It is the scene of many incidents in the story. Indeed, it was the meeting place of all the men of the village, to whom Mr. Wopsle read the news round the fire, and where all the gossip of the district was retailed.

The Horseshoe and Castle is a typical village inn, in all appearances like a doll’s house, built of wood in a quite plain fashion, lying a little back from the road. It was in this inn that Mr. Jaggers unexpectedly appeared one day enquiring for Pip, which ultimately resulted in the change in Pip’s fortune and his journey to London.

Pip’s journey from “our town,” as he calls it, to the Metropolis, was, we read, “a journey of about five hours. It was a little past midday when the four-horse stage-coach by which I was passenger got into the ravel of traffic frayed out about the Cross Keys, Wood Street, Cheapside, London.”

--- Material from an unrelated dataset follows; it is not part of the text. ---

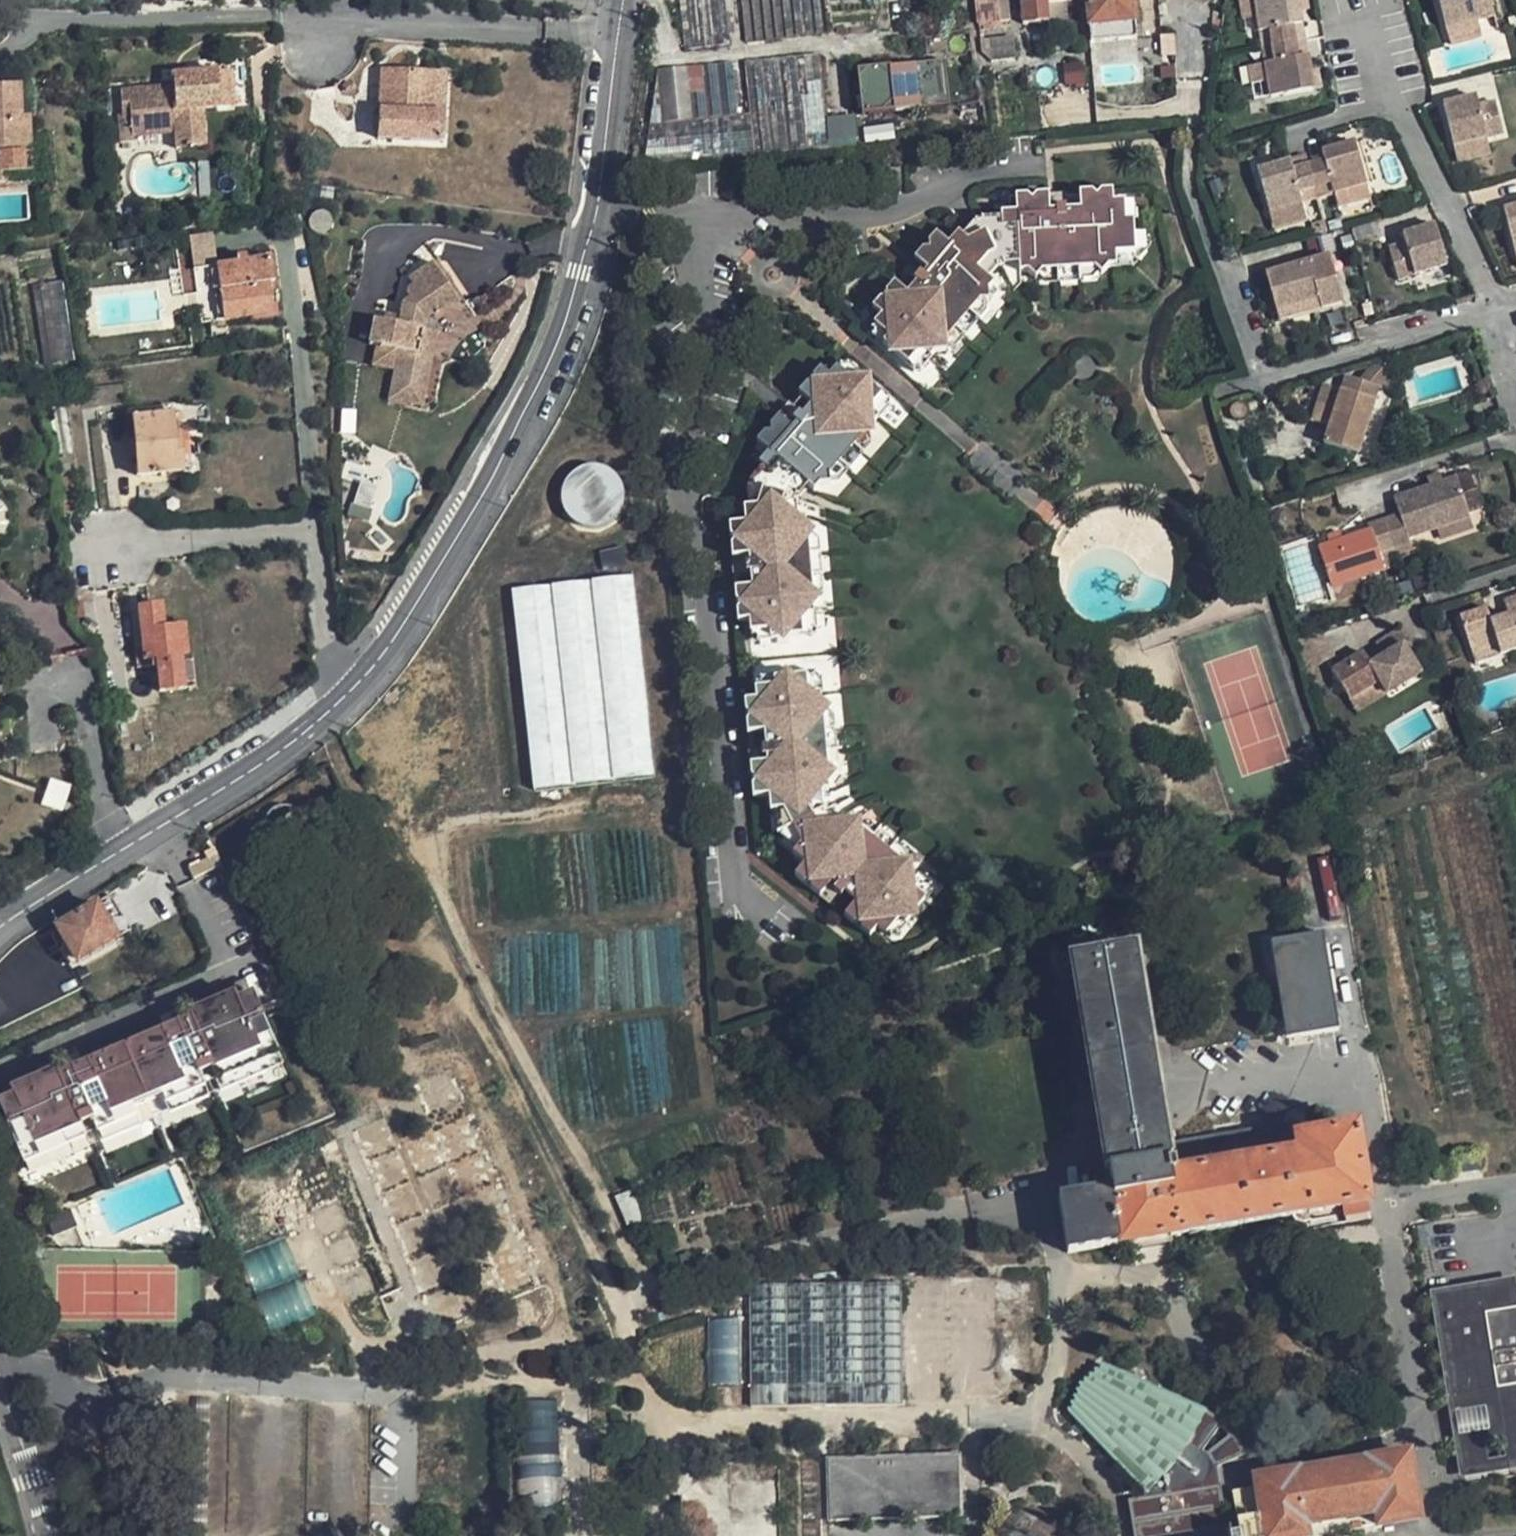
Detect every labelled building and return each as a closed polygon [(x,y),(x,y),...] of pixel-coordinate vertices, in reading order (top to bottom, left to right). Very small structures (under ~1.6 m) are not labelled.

This incident of the early life of Pip, related in 1860, was a reminiscence of Dickens’s early childhood, which he recalls in The Uncommercial Traveller, when he tells us that, as a small boy, he “left Dullborough in the days when there were no railroads in the land,” and he left it in a stage-coach. “Through all the years that have since passed,” he goes on, “have I ever lost the smell of the damp straw in which I was packed—like game—and forwarded, carriage paid, to the Cross Keys, Wood Street, Cheapside, London.... The coach that carried me away was melodiously called Timpson’s Blue-Eyed Maid, and belonged to Timpson at the coach office up street.” In speaking of Dullborough and “our town,” it is known that Dickens was referring to Rochester.

The Cross Keys was a notable coaching inn of those days, and the Rochester coaches started and ended their journey there. It was demolished over fifty years ago. Although Dickens does not give us one of his pleasant pen-pictures of it, he refers to it occasionally in other of his stories, such as Little Dorrit and Nicholas Nickleby.

Another one-time famous London inn, referred to in Great Expectations, but no longer existing, is Hummum’s, in Covent Garden.

When Pip received that note one evening on reaching the gateway of the Temple, warning him not to go home, he hired a chariot and drove to Hummum’s, Covent Garden. He spent a very miserable night there. In those times, he tells us, “a bed was always to be got there at any hour of the night, and the chamberlain, letting me in at his ready wicket, lighted the candle next in order on his shelf, and showed me straight into the bedroom next in order. It was a sort of vault on the ground floor at the back, with a despotic monster of a four-post bed in it, straddling over the whole place, putting one of its arbitrary legs into the fire-place, and another into the doorway, and squeezing the wretched little washing-stand in quite a Divinely Righteous manner.”

He goes on to wail of his doleful night. The room smelt of cold soot and hot dust, the tester was covered in blue-bottle flies, which he thought must be lying up for next summer. “When I had lain awake a little while, those extraordinary voices, with which silence teems, began to make themselves audible. The closet whispered, the fire-place sighed, the little washing-stand ticked, and one guitar-string played occasionally in the chest of drawers.”

He then thought of the unknown gentleman who once came to Hummum’s in the night and had gone to bed and destroyed himself and had been found in the morning weltering in his blood. Altogether a dismal, doleful and miserable experience of Hummum’s. But no doubt Pip’s liver or nerves were the cause of it, not the hotel.

Another reference to it is made in Sketches by Boz in the chapter describing the streets in the morning. Speaking of the pandemonium which reigns in Covent Garden at an early hour after daybreak, the talking, shouting, horses neighing, donkeys braying, Dickens says “these and a hundred other sounds form a compound discordant enough to a Londoner’s ears, and remarkably disagreeable to those of country gentlemen who are sleeping at Hummum’s for the first time.”